Other highlights this weekend include underground rap idol Del the Funky Homosapien, dancehall titan Mavado, and a synth-pop showcase headlined by Diamond Rings. (Opening is Baathhaus, the subject of this week's music cover story.) Fans of classic country have to choose between Friday shows by Joe Ely and Jimmie Dale Gilmore, while that same night EDM fans are forced to decide between a Bloody Beetroots-headlined event at the Congress and a neo-dubstep party at the Aragon with Rusko topping the bill.
After the jump, four more live picks for the next few days.

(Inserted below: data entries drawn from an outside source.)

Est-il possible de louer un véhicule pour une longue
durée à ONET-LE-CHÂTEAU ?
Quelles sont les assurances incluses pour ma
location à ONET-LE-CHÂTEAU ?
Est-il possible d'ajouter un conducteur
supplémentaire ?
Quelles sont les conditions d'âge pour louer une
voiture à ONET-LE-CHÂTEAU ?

Spoon front man Britt Daniel, Wolf Parade's Dan Boeckner, and New Bomb Turks drummer Sam Brown insist that their new band is more than just a one-off supergroup, and Peter Margasak agrees: "On my first listen through the record, Boeckner's singing style seemed like a counterpoint to Daniel's clipped soulfulness, but as I spent more time with it, they started to sound more and more similar (they wrote some of the songs collaboratively), like part of a full-grown whole instead of just a couple guys with a side project."
"There's an art to making sloppy, off-the-rails hardcore punk that doesn't sound like a pile of hot garbage," writes Kevin Warwick, "and it's not a subtle one." Keith Morris-fronted all-star group Off!, which headlines tonight, knows the trick, and garage punks the Spits, who play second, have a knack for it (when they're not purposely steering straight into hot-garbage territory). But it's the opening act that he singles out: "Raleigh four-piece Double Negative follow in the footsteps of their visionary predecessors, playing so fast and rough that it's a shock every time they end a song deliberately instead of just revving it up till it disintegrates."
Chan Marshall's latest album, Sun, is miles away from the brooding ballads listeners have come to expect from a Cat Power record. Peter Margasak says, "Not only are the lyrics measured, realistic, and cautiously optimistic, but the music is also radically transformed—it's more stripped down and electronic, and Marshall played everything, a new approach for her. She works with synthesizers, drum machines, and even (for a mercifully brief moment) Auto-Tune, and veteran French dance-music producer Philippe Zdar gives the album mix an extra floor-rattling punch—but the retooled sound doesn't obscure Marshall's sorrowful melodic sensibilities and muted, dusky soul." Chicago outsider-soul weirdo Willis Earl Beal opens.
As upbeat as Marshall has become, she's still miles away from the giddy manic intensity of Anamanaguchi. As I write in my preview, "Every one of the band's tracks is a synapse-searing overload, with guitars, drums, and eight-bit synthesizers blaring hypersugary neon-pop melodies at highly caffeinated tempos—prolonged exposure will probably lead to some sort of neurological damage," which I mean in the most positive way possible.